In Deutschland gibt es gefühlt alle 50 Kilometer einen Regionalflughafen, auch die Schweiz hat einige. Wie viele braucht ein kleines Land?

Die Schweiz hat mit Zürich, Genf und Basel drei Flughäfen, die in ihrer wirtschaftlichen Wertschöpfung nicht unterschätzt werden sollten. Zudem muss die Erreichbarkeit eines Landes sichergestellt sein. Die Schweiz ist ja sehr exportorientiert. Kleinere Flughäfen erfüllen wiederum eine wichtige Funktion als Zubringer zu den grossen Drehkreuzen.

Für diese Kurzflüge gibt es Alternativen: In der Schweiz bietet die Swiss in Kooperation mit der SBB schnelle Zubringerzüge ab Basel, Genf und Lugano nach Zürich statt Zubringerflüge an. In Deutschland kooperiert die Lufthansa mit der Deutschen Bahn. Ist das ein Modell der Zukunft?

Es ist grundsätzlich wichtig, dass man die Kombination und Vernetzung der Verkehrsträger voranbringt. Wenn das funktioniert, wird der Markt sich ganz von selber einspielen. Zwischen Hamburg und Berlin ist die Zugverbindung so gut, dass kein Mensch nach Flugverbindungen ruft.
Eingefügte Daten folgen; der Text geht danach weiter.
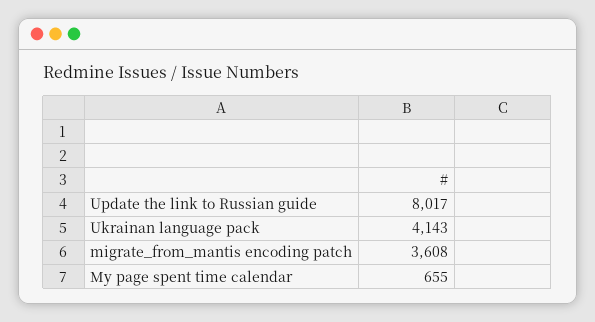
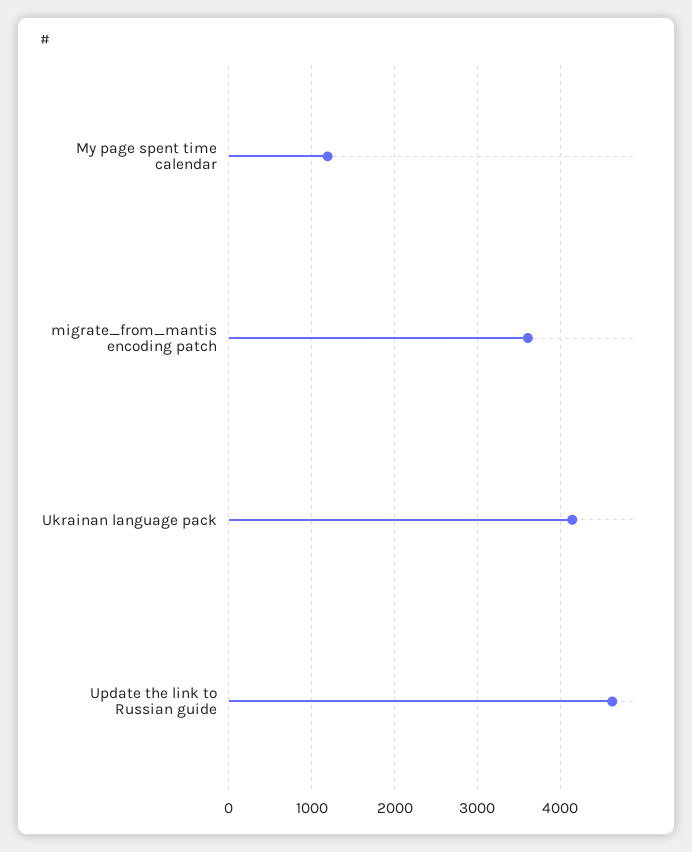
  {
-   "Update the link to Russian guide": 8017,
+   "Update the link to Russian guide": 4600,
    "Ukrainan language pack": 4143,
    "migrate_from_mantis encoding patch": 3608,
-   "My page spent time calendar": 655
+   "My page spent time calendar": 1200
  }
Die Entwicklung muss sein, die verschiedenen Verkehrsträger in einem Zusammenspiel in ihren Stärken zu nutzen, statt den einen gegen den anderen auszugrenzen. Dann werden sich gewisse Dinge von selbst regeln. Die Reisenden werden die beste Option auswählen.

Das Schweizer Volk hat soeben mit knapper Mehrheit einen Vorschlag abgelehnt, für eine Senkung des CO2-Ausstosses unter anderem das Fliegen zu verteuern. Wie sehen sie die Wirkung nationaler Bestrebungen wie dieser?

Die Luftfahrt ist international. Also sollte man verbindliche Klima-Abgaben für Flüge auf internationaler Ebene regeln. Wenn sie sich von Land zu Land unterscheiden, schwächt es die Industrie jener Länder, die voran gehen. Das kann ja auch nicht im Sinne einer Wirtschaftspolitik sein.